The maximum return for Nifty 50 TRI is 24%, the Minimum is -1% and the average is 12%. For the Nifty Midcap 150 Index, the maximum return is 29%, the minimum is -2% and the average is 14%. For the Nifty LargeMidcap 250 Index, the maximum return is 25%, the minimum is -2%, and the average is 13%. This clearly shows that the Nifty LargeMidcap 250 Index falls between the Nifty 50 and Nifty Midcap 150 Index.

# 10 Yrs Rolling Returns Nifty 50 TRI Vs Nifty Midcap 150 TRI Vs Nifty LargeMidcap 250 TRI

10 Yrs Rolling Returns Nifty 50 TRI Vs Nifty Midcap 150 TRI Vs Nifty LargeMidcap 250 TRI

The 10-year rolling returns will give you more and more clarity than the earlier rolling returns. Nifty LargeMidcap 250 performed fantastically when the performance of the Nifty Midcap 150 Index jumped up and performed well.

The maximum return for Nifty 50 TRI is 18%, the Minimum is 5% and the average is 12%. For the Nifty Midcap 150 Index, the maximum return is 23%, the minimum is 7% and the average is 15%. For the Nifty LargeMidcap 250 Index, the maximum return is 21%, the minimum is 6%, and the average is 14%.

If you look at the returns based on calendar years and how the spread is, then the below chart from the NSE research paper will give clarity.
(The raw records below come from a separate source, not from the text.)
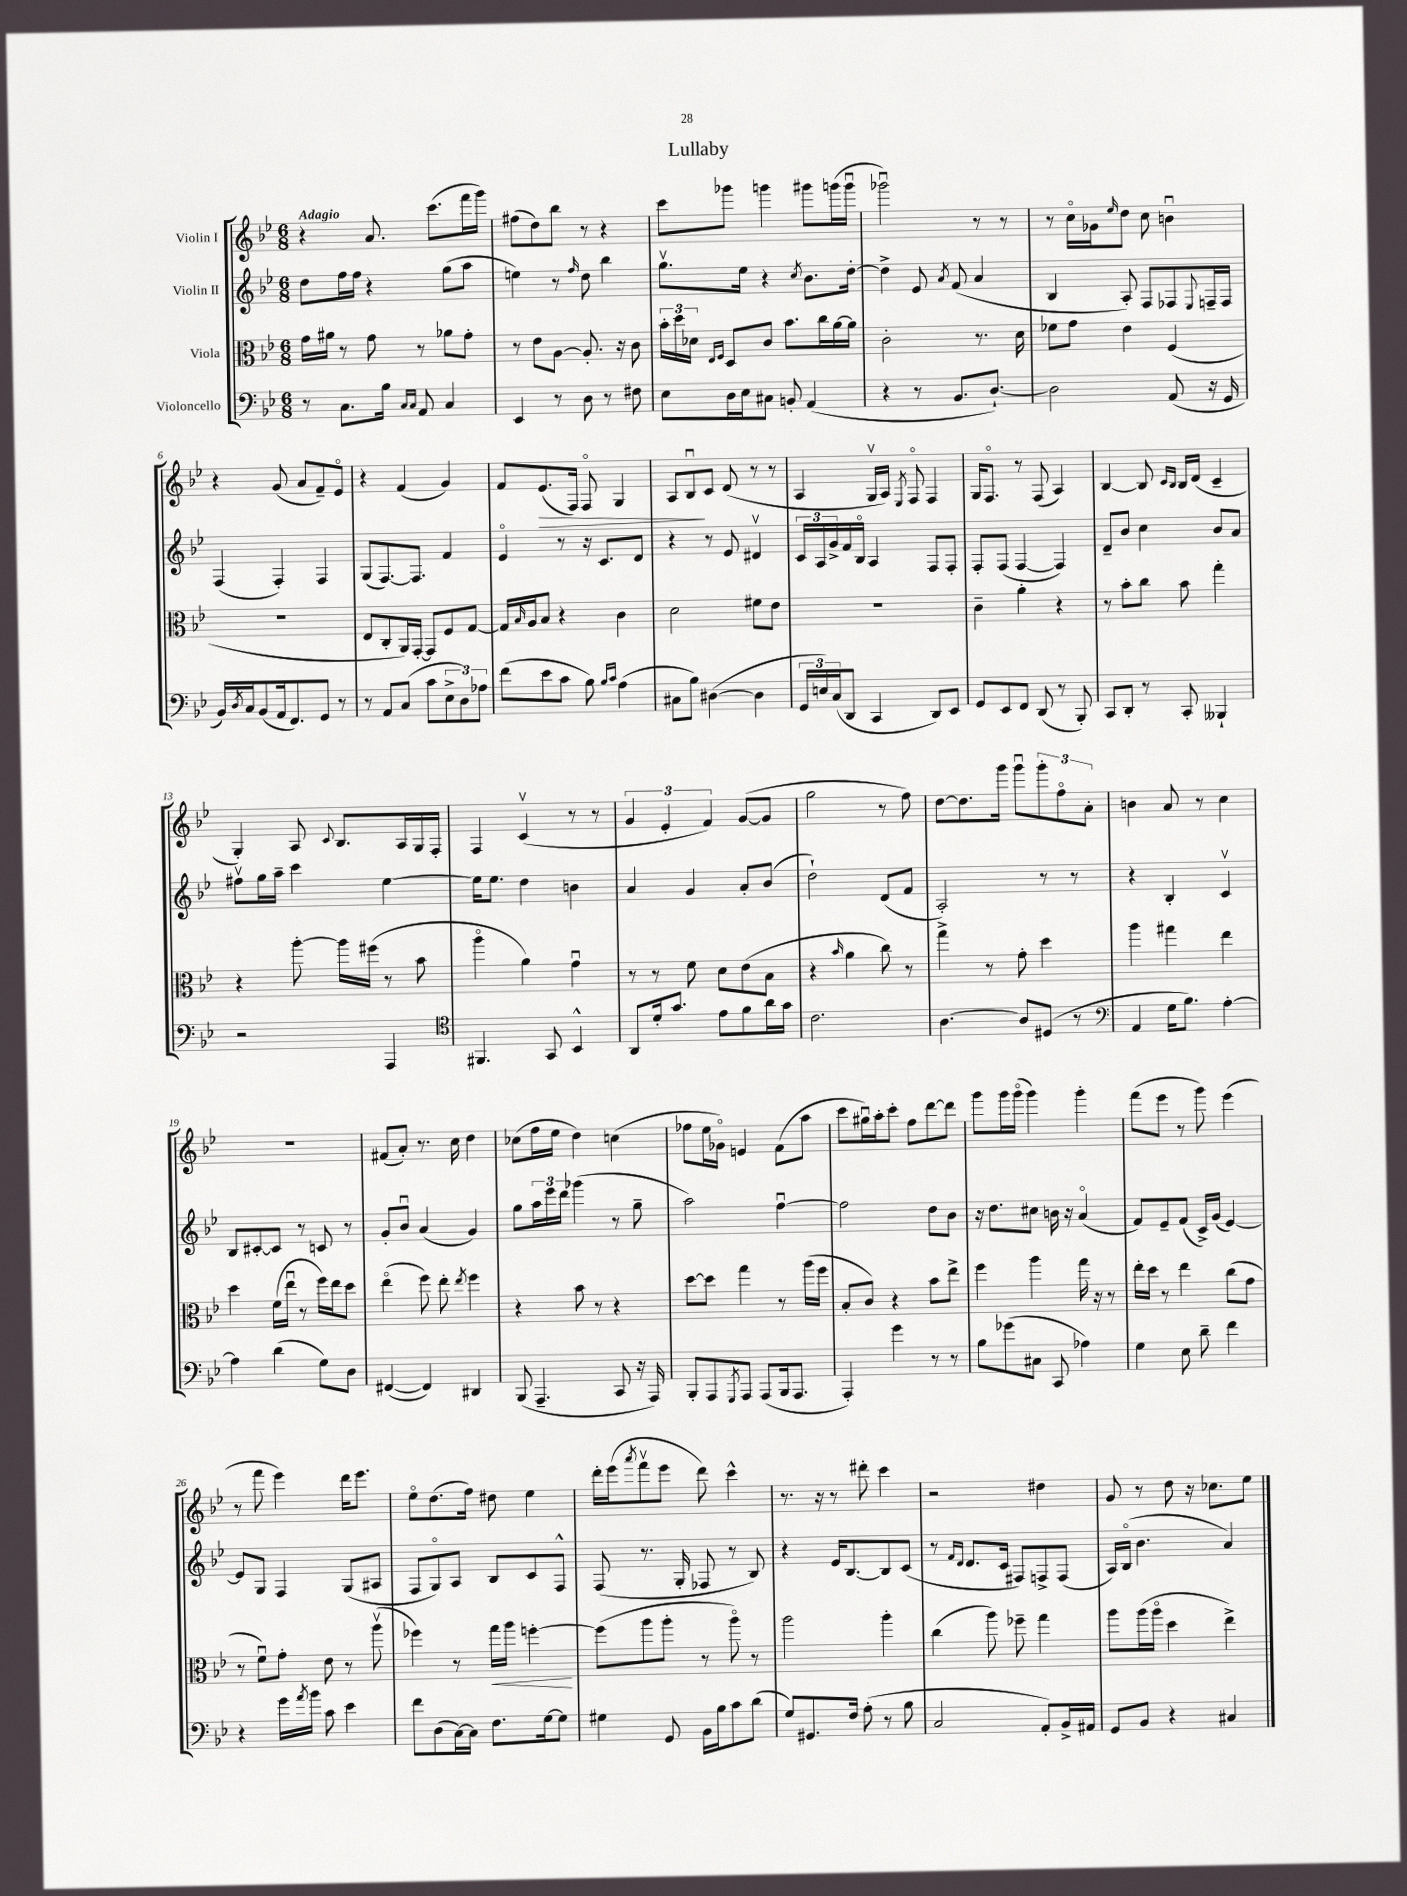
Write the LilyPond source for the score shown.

\header { title = "Lullaby" }
<<
\new StaffGroup <<
\new Staff = "s0" \with { instrumentName = "Violin I" } {
    \clef treble \key bes \major \numericTimeSignature \time 6/8 \tempo "Adagio"
    r4 a'8. c'''8.( f'''16 g'''16) |
    fis''8( d''8) bes''8 r8 r4 |
    c'''8 ges'''8 g'''4 gis'''8 g'''16( g'''16\downbow |
    ges'''2\downbow) r8 r8 |
    r8 c''16\flageolet ges'16 \grace { ees''16 } d''8 c''8 b'4\downbow |
    r4 g'8( a'8 f'8--) ees'8\flageolet |
    r4 f'4( g'4) |
    f'8 ees'8.\>( f16) f8\flageolet g4 |
    a8 bes8\downbow\! c'8 d'8( r8 r8 |
    a4 g16\upbow a16) \acciaccatura { ees8 } f8\flageolet f4 |
    g16 f8.\flageolet r8 f8( a4) |
    bes4~ bes8 \grace { c'16 bes16 } bes16 d'16( c'4-- |
    g4-.) a8 \appoggiatura { c'8 } bes8. a16 g16 f16-. |
    f4 c'4\upbow( r8 r8 |
    \tuplet 3/2 { g'4 ees'4-. f'4) } g'8~( g'8 |
    g''2 r8 f''8) |
    d''8~ d''8. g'''16 g'''8\downbow \tuplet 3/2 { g'''8-. f''8\flageolet a'8-. } |
    b'4 a'8 r8 c''4 |
    R2. |
    fis'8( a'8-.) r8. c''16 d''4 |
    ces''8( f''16 ees''16 d''4) c''4( |
    fes''8 ees''16 ges'16\flageolet) e'4 f'8( a''8 |
    c'''8 gis''16\downbow) a''16-. c'''8-. f''8 d'''8~ d'''8 |
    g'''8 g'''16 g'''16\flageolet( g'''4) g'''4-. |
    f'''8( ees'''8 r8 g'''8) ees'''4( |
    r8 f'''8 ees'''4) d'''16 ees'''8. |
    ees''8\flageolet d''8.( f''16) dis''8 ees''4 |
    d'''16-. ees'''16( \acciaccatura { a'''8 } f'''8\upbow ees'''8 d'''8) c'''4-^ |
    r8. r16 r8 dis'''8-. c'''4 |
    r2 dis''4 |
    g'8 r8 d''8 r16 ces''8. ees''8 \bar "|." |
}
\new Staff = "s1" \with { instrumentName = "Violin II" } {
    \clef treble \key bes \major \numericTimeSignature \time 6/8
    d''8 f''16 f''16 r4 g''8( a''8 |
    e''4) r8 \grace { f''16 } d''8 bes''4 |
    g''8.\upbow ees''16 r4 \acciaccatura { c''8 } bes'8. d''16~-. |
    d''4-> ees'8 \acciaccatura { a'8 } f'8( a'4 |
    bes4 a8-.) f8 fes8 \appoggiatura { ees8 } f16-- f16 |
    f4( f4-.) f4 |
    g8( f8.~) f8. f'4 |
    ees'4\flageolet r8 r16 c'8. d'8 |
    r4 r8 ees'8 dis'4\upbow |
    \tuplet 3/2 { c'16 a16 g'16-> } f'16 bes16\flageolet a4 f8 f8-. |
    f8-. f8( f4~ f4) |
    d'8-- bes'8 c''4 bes'8 a'8 |
    fis''8\upbow g''16 a''16-- c'''4 ees''4~ |
    ees''16 ees''8. d''4 b'4 |
    a'4 g'4 a'8-. bes'8( |
    d''2-!) d'8( f'8 |
    a2-.) r8 r8 |
    r4 bes4-. c'4\upbow |
    bes8 cis'8~-. cis'8 r8 c'8 r8 |
    g'8-. bes'8\downbow a'4( g'4) |
    g''8 \tuplet 3/2 { a''16 ees'''16 d'''16 } ges'''4( r8 g''8-- |
    a''2) f''4~\downbow |
    f''2 d''8 bes'8 |
    r16 d''8. cis''8 b'16 r16 a'4\flageolet( |
    f'8) ees'8-- f'8( c'16->) g'16( ees'4~) |
    ees'8 g8 f4 g8( ais8 |
    f8 g8\flageolet) a8 bes8 c'8 f8-^ |
    f8( r8. g16-. fes8 r8 bes8) |
    r4 ees'16 bes8.~ bes8 c'8( |
    r8 \grace { f'16 d'16 } d'8. c'16 fis8) f8-> f8( |
    a16) bes16\flageolet( bes'4. a'4) \bar "|." |
}
\new Staff = "s2" \with { instrumentName = "Viola" } {
    \clef alto \key bes \major \numericTimeSignature \time 6/8
    g'16 ais'16 r8 g'8 r8 aes'8 g'8-. |
    r8 ees'8 a8~ a8.-. r16 c'8 |
    \tuplet 3/2 { bes'16-. d''16 des'16 } \grace { ees16 f16 } d8 c'8 bes'8. c''16 a'16~ a'16 |
    c'2-. r8. d'16 |
    fes'8 g'8 ees'4 f4( |
    R2. |
    ees8 c8-. a,16) g,16~-. g,8 f8 g8~ |
    g16 \grace { bes16 } a16 bes8 r4 c'4 |
    d'2 fis'8 ees'8 |
    R2. |
    c'4-- a'4-. r4 |
    r8 bes'8-. c''8 bes'8 g''4-. |
    r4 a''8~-. a''16 fis''16( r8 bes'8 |
    a''4\flageolet a'4) g'4\downbow |
    r8 r8 f'8 d'8 ees'8( bes8 |
    r4 \grace { bes'16 } a'4 c''8) r8 |
    g''4-> r8 g'8-. d''4 |
    a''4 gis''4 ees''4 |
    d''4 f'16( ees''16\downbow r8 f''16) ees''16 d''8 |
    ees''4\flageolet( f''8) ees''8-. \acciaccatura { ees''8 } f''4 |
    r4 bes'8 r8 r4 |
    d''8~ d''8 g''4 r8 a''16( f''16 |
    bes8-. c'8) r4 bes'8 ees''8-> |
    f''4 a''4 g''16 r16 r8 |
    ees''16-. d''16 r8 ees''4 c''8( g'8 |
    r8 f'8\downbow) g'8-. ees'8 r8 a''8\upbow( |
    fes''4) r8 g''16\< a''16 f''4~-.\! |
    f''8( a''8 a''8-. r8 a''8\flageolet) r8 |
    a''2 a''4-. |
    c''4( a''8) fes''8-- g''4 |
    a''8 a''16( a''16\flageolet d''4 ees''4->) \bar "|." |
}
\new Staff = "s3" \with { instrumentName = "Violoncello" } {
    \clef bass \key bes \major \numericTimeSignature \time 6/8
    r8 c8. bes16 \grace { c16 c16 } a,8 c4 |
    ees,4 r8 d8 r8 fis8 |
    ees8 d16 ees16 cis8 b,8-. a,4( |
    r4 r8 bes,8. d8.~-!) |
    d2 a,8( r16 g,16 |
    bes,16) \acciaccatura { d8 } c16 bes,8( a,16 f,8.) g,8 r8 |
    r8 a,8 c8( c'8 \tuplet 3/2 { ees8-> d8) aes8 } |
    f'8( ees'8 c'8 bes8) \grace { bes16 c'16 } a4( |
    cis8 bes8) dis4~( dis4 |
    \tuplet 3/2 { g,16 e16) c16( } d,8 c,4 d,8) ees,8 |
    g,8 ees,8 f,8 d,8( r8 bes,,8-.) |
    c,8 d,8-. r8 c,8-. beses,,4-! |
    r2 a,,4 |
    \clef tenor fis,4. g,8 bes,4-^ |
    a,8 d'16-. g'8. ees'8 f'8 a'16 g'16 |
    c'2. |
    a4.~ a8 dis8( r8 |
    \clef bass a,4 g16 bes8.) a4~-. |
    a4 d'4( g8) d8 |
    fis,4~( fis,4) dis,4 |
    bes,,8( a,,4.-- c,8 r16 a,,16) |
    bes,,8-. a,,8 \acciaccatura { g,,8 } a,,8 a,,8( bes,,16 a,,8. |
    a,,4-.) g'4 r8 r8 |
    bes8 ges'8( cis8 c,8 aes4) |
    g4 ees8 d'8-- f'4 |
    r4 g'16 \acciaccatura { a'8 } bes'16 c'8 ees'4 |
    f'8 d8( c16~) c16 f8. g16~ g8 |
    gis4 g,8 bes,16 bes16 c'8 d'8( |
    g8) gis,8. f16 a8-.( r8 bes8 |
    c2 a,8-.) bes,16-> ais,16 |
    g,8 bes,8 r4 cis4 \bar "|." |
}
>>
>>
Calendar year return distribution of the Nifty LargeMidcap 250, Nifty 100 and Nifty Midcap 150 Index

Since 2005, the Nifty 100 Index has delivered greater than 30% annual returns in 7 calendar years and the Nifty LargeMidcap 250 Index outperformed the Nifty 100 Index in 6 out of these 7 calendar years (outperformed in 2005, 2007, 2009, 2012, 2014, and 2017). The Nifty 100 Index had negative returns in 3 years (2008, 2011, 2015), and the Nifty LargeMidcap 250 Index has underperformed the Nifty 100 Index in 2 out of these 3 years (2008, 2011). The only exception was in 2015, when the Nifty 100 Index returned -1.3%, but the Nifty LargeMidcap 250 Index outperformed and returned 4.1% in that year due to the exposure to midcap stocks through the Nifty Midcap 150 Index which delivered 9.7%.

Conclusion –

  • Considering the above data from 2005 to 2023, we can conclude that due to its midcap exposure, the Nifty LargeMidcap 250 Index outperformed the Nifty 50 Index. This outperformance is not free of cost. It comes with risk also (due to the 50% inclusion of the Nifty Midcap 150 Index).
  • However, those who are looking for a single fund than two funds (Nifty 100/Nifty 50 plus Nifty Midcap) can look for this fund. But beware of the risk and volatility of the Index.
  • As it is a new fund, we are unsure of the expense ratio they MANAGE (never look for the current mouthwatering low expense ratio, they have all rights to change as and when they feel NEED) consistently in the future and also the fund performance is subject to the tracking error.
  • But overall this fund fits well for those who want a simple solution of having exposure to Nifty 100 + Nifty Midcap 150 Index.
  • Regarding the Zerodha ELSS Tax Saver Nifty LargeMidcap 250 Index Fund, I strongly suggest you stay away. Mainly because nowadays filling the Sec.80C benefit is far easier. Many will fill this with their EPF, Term Life Insurance Premium, and PPF contribution itself. Hence, you can ignore the Zerodha ELSS Tax Saver Nifty LargeMidcap 250 Index Fund investment.